Vou de regresso a casa e paro para desfrutar desta vista agradável. Sorvo da minha garrafa de água e procuro me refrescar um pouco. O dia está a findar, a brisa é leve mas os níveis do mercúrio continuam bem acima do costume para a estação do ano. O tempo quente e o sol inclemente que me acossa, acompanha o destino da centenária ponte que está ali, silênciosa, bem à minha frente.
Foi em 1877 que o primeiro comboio por ali passou. Se puxar pela imaginação, o eco da sua passagem faria agora ricochete no betão da ponte de São João, que lhe faz companhia vai para mais de um quarto de século. Nessa época, Eiffel ainda não tinha erguido a sua torre, que só assomaria os telhados de Paris 12 anos depois. A Torre Eiffel é o símbolo de uma cidade, de um país, um dos monumentos mais procurados do mundo, uma fonte gigantesca de receitas e um guia inabalável para atrair turistas.
A nossa Dona Maria, estrutura de uma extraordinária leveza, é inexplicavelmente um monumento esquecido, empecilho dispendioso segundo os que nos governam, e mesmo a sua fama, granjeada à custa da sua idade, elegância, e sobretudo da assinatura de quem a concebeu, é-lhe tantas vezes roubada em detrimento da ponte Luíz I, de Teófilo Seyrig.
O Porto Oriental é muitas vezes assim. Esquecido, incompreendido, injustamente desvalorizado.

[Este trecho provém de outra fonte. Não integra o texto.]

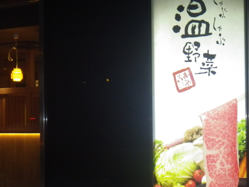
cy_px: 107
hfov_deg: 19.8
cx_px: 154
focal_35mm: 99
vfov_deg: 14.9
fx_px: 712
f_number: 4.6
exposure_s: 1/60
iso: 640
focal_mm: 11.1
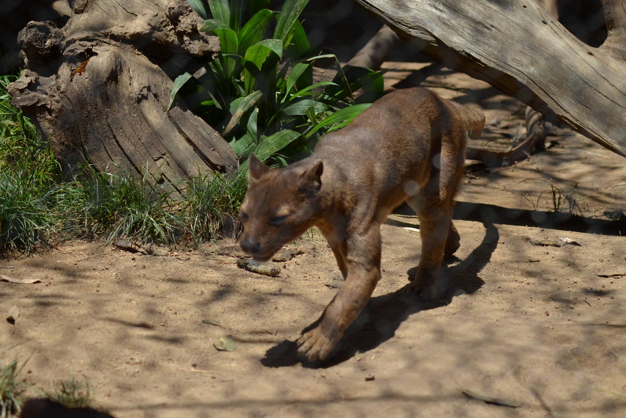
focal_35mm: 109
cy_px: 208
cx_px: 322
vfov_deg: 12.6
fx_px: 1896
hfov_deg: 18.8
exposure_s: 1/1600
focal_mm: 70
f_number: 5.6
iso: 400
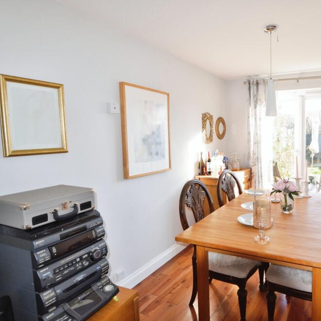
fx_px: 227
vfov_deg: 70.5
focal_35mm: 22
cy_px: 162
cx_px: 233
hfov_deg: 66.9
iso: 400
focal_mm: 11
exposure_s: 1/125
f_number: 4
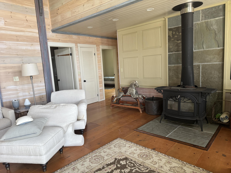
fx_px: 160
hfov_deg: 71.6
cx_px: 116
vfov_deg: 56.8
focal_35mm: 24
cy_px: 86
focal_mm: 6.76
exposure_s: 1/104
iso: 200
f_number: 1.78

Temos ali uma estrutura valiosíssima, com a assinatura de um nome de importância mundial da arquitectura do ferro, e, por aqui, nem serve de atracção turística. Permanece hirta, exposta ao tempo e aos cliques dos turistas que de barco cruzam sob o seu belo arco metálico. Não tem serventia para nada, nem de apoio à circulação, nem ao serviço das suas cidades. Se não é possível outra adaptação, ferroviária ou rodoviária, porque não fazer dela uma via de circulação pedonal e de bicicletas?